● Required action a: Express the records from the line with "Reading left to" up to and including the line with "How many interior" as a JSON list of strings, one string per line, skipping blank lines and leaving out the pictures.

Logo Creators, logo makers, robot thingamajigs, machine whatchamacallits. Doesn’t matter what you call them. They just ain’t very good at designing logos.
If you’ve been looking for logo design stuff on the internet, pretty sure you’ve bumped into gizmos and sites that call themselves logo creators, logo makers or do-it-yourself generators, logo assembly thingamajigs that all promise a you variations of logo Nirvana. All you have to do is select an icon from their library of clip art logos (oh yes they are), type in your company name and Bob, as they say, is your Uncle. Here’s a few top-ranked versions that I’ve snagged from a Google search.
“Make Your Own Logo – No clip art. Professionally Designed 1000s of unique logos. Only $49!”
And this one:
“Make your own company logo. Custom symbols just $39!”
Nice. click on any of the links and you’ll find helpful folks claiming that anyone can design a logo for free (though the ‘free logos‘ bit is unabashed link-bait), paying only $39, $49 or $99 to own it. Certainly reads like a deal. But like the sage advice tells us, if it sounds too good to be true, it probably is. Upon closer inspection, these sites aren’t selling ‘logo design’ per se – more accurately they’re making a library of clip-art icons (some good, some not so good) available via a web site, as opposed to those cumbersome clip-art books of days gone by.
How do-it-yourself logo creators, makers & generators work.

● Record set:

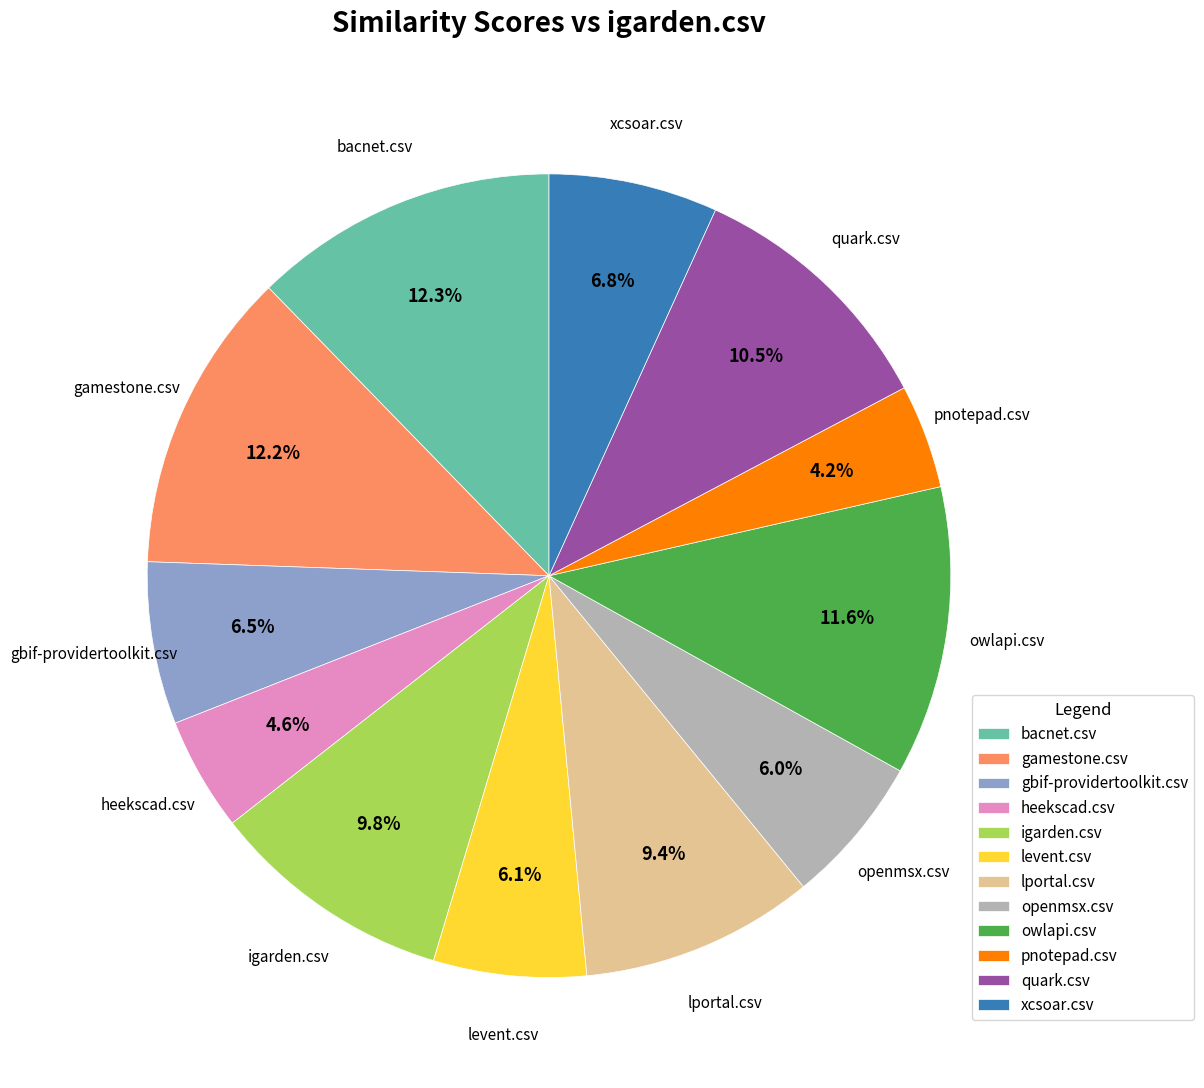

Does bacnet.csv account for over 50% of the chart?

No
--
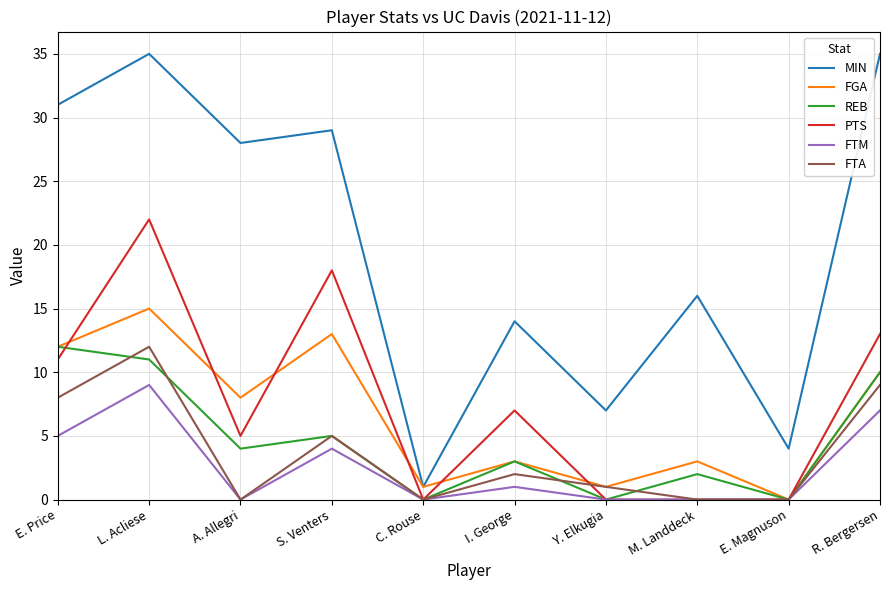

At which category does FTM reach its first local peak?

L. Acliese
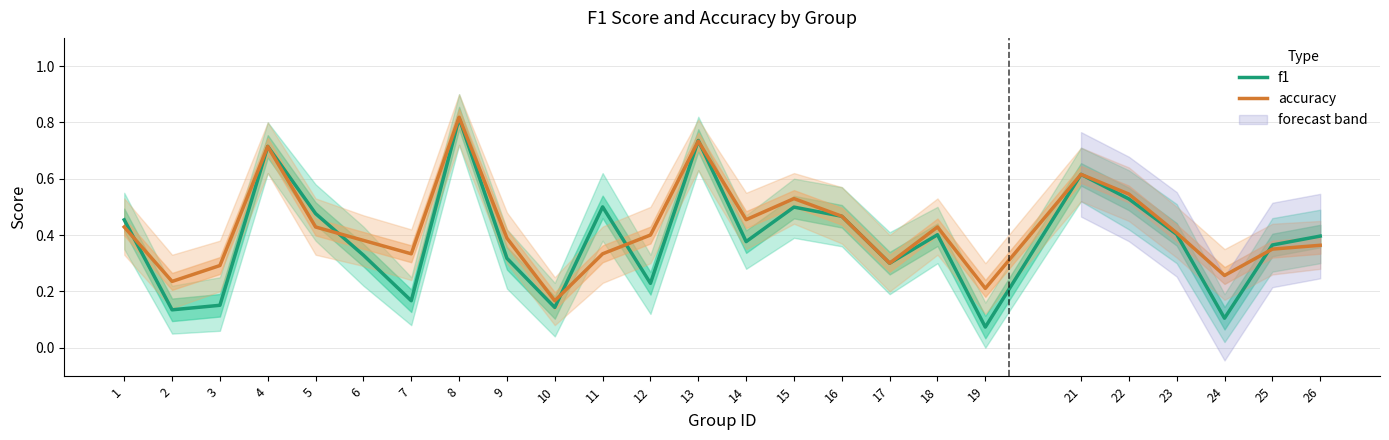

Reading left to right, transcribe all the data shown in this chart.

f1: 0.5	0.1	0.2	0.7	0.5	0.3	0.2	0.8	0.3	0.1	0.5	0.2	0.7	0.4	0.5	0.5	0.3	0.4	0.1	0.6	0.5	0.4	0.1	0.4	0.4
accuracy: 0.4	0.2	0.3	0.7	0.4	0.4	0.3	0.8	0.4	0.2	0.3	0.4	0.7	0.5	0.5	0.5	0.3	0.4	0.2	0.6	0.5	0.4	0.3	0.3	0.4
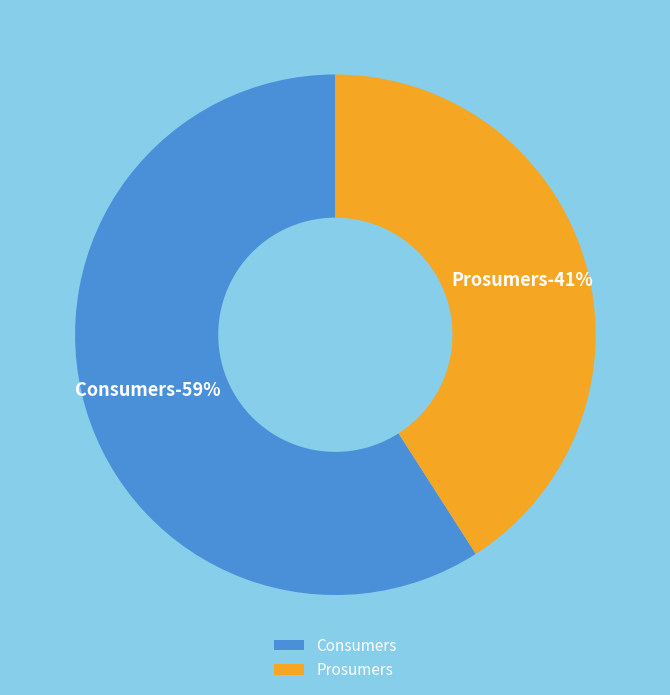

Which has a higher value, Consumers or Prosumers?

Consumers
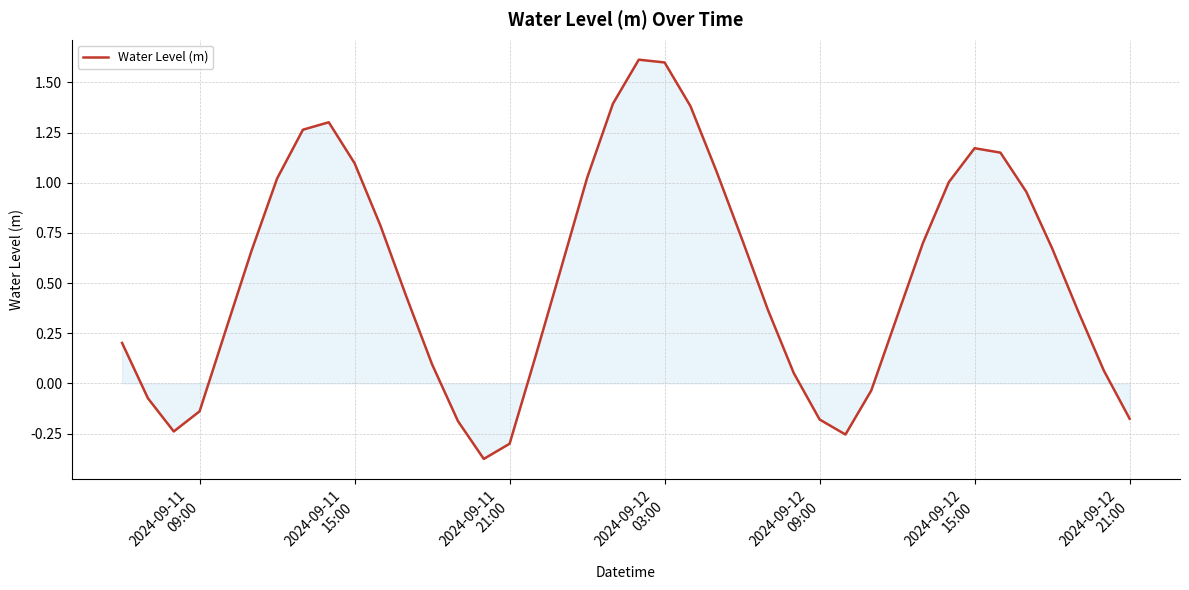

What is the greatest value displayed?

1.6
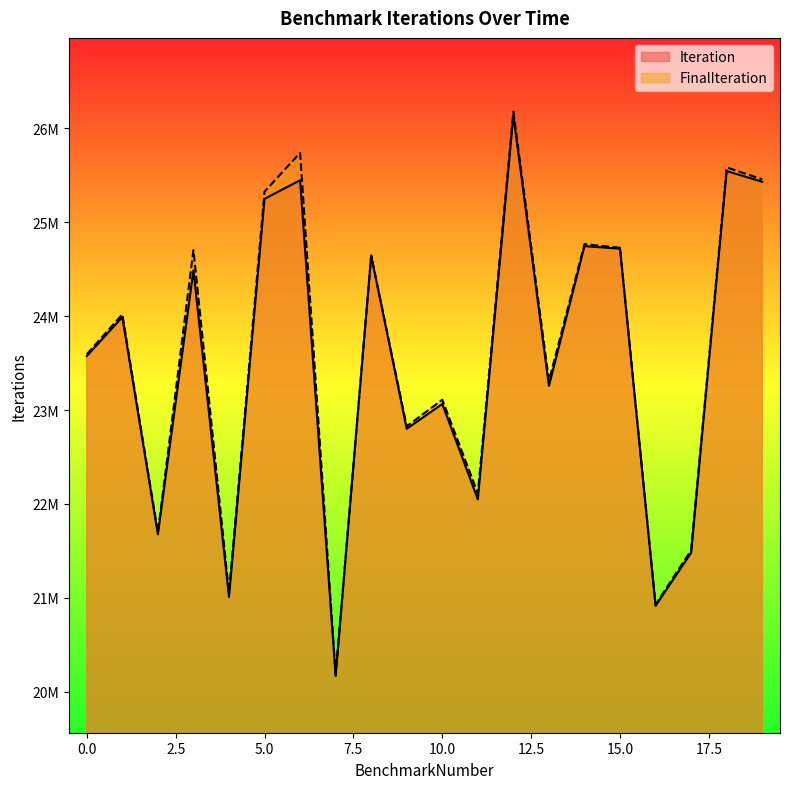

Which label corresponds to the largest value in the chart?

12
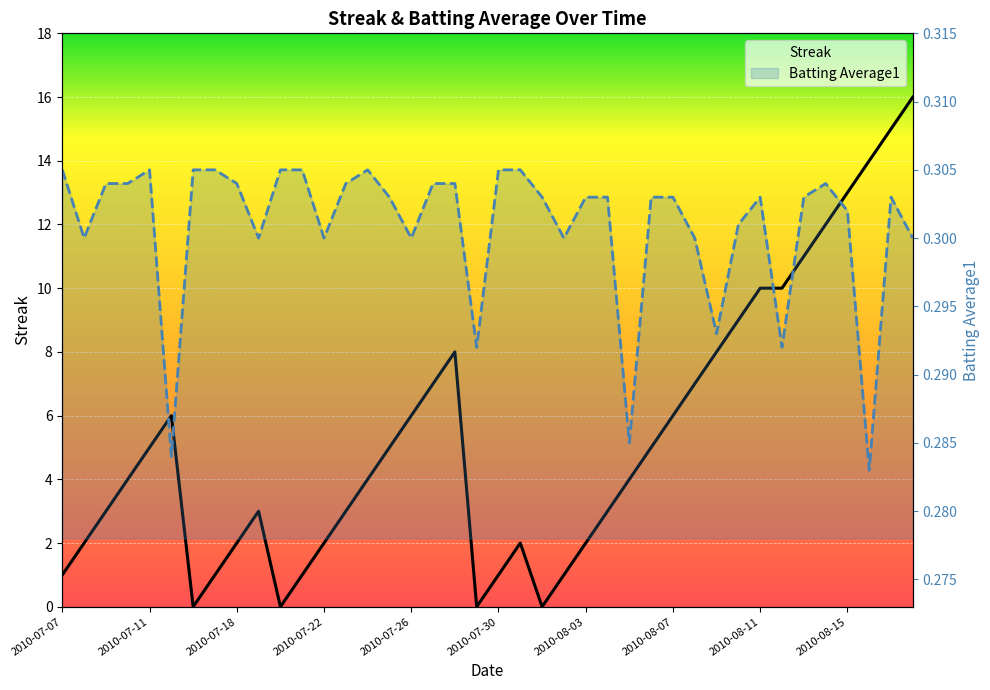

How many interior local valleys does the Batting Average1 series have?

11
---
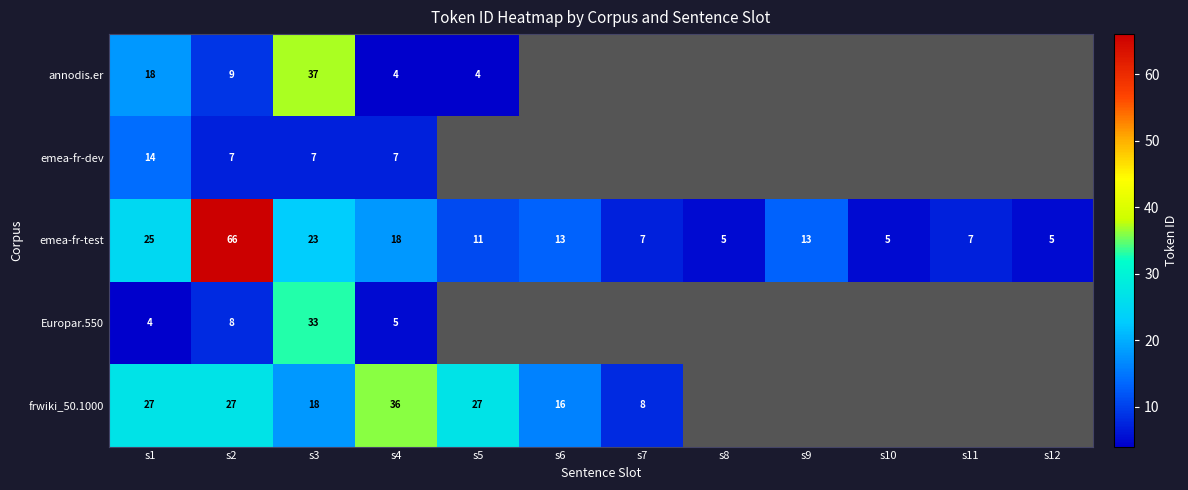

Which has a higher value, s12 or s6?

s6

● Required action b: Retype the passage in the text about logo makers from "Logo Creators, logo makers, robot" up to and including "a Google search.".

● Exercise answer a:
[
  "Reading left to right, transcribe all the data shown in this chart.",
  "f1: 0.5\t0.1\t0.2\t0.7\t0.5\t0.3\t0.2\t0.8\t0.3\t0.1\t0.5\t0.2\t0.7\t0.4\t0.5\t0.5\t0.3\t0.4\t0.1\t0.6\t0.5\t0.4\t0.1\t0.4\t0.4",
  "accuracy: 0.4\t0.2\t0.3\t0.7\t0.4\t0.4\t0.3\t0.8\t0.4\t0.2\t0.3\t0.4\t0.7\t0.5\t0.5\t0.5\t0.3\t0.4\t0.2\t0.6\t0.5\t0.4\t0.3\t0.3\t0.4",
  "Which has a higher value, Consumers or Prosumers?",
  "Consumers",
  "What is the greatest value displayed?",
  "1.6",
  "Which label corresponds to the largest value in the chart?",
  "12",
  "How many interior local valleys does the Batting Average1 series have?"
]

● Exercise answer b:
Logo Creators, logo makers, robot thingamajigs, machine whatchamacallits. Doesn’t matter what you call them. They just ain’t very good at designing logos.
If you’ve been looking for logo design stuff on the internet, pretty sure you’ve bumped into gizmos and sites that call themselves logo creators, logo makers or do-it-yourself generators, logo assembly thingamajigs that all promise a you variations of logo Nirvana. All you have to do is select an icon from their library of clip art logos (oh yes they are), type in your company name and Bob, as they say, is your Uncle. Here’s a few top-ranked versions that I’ve snagged from a Google search.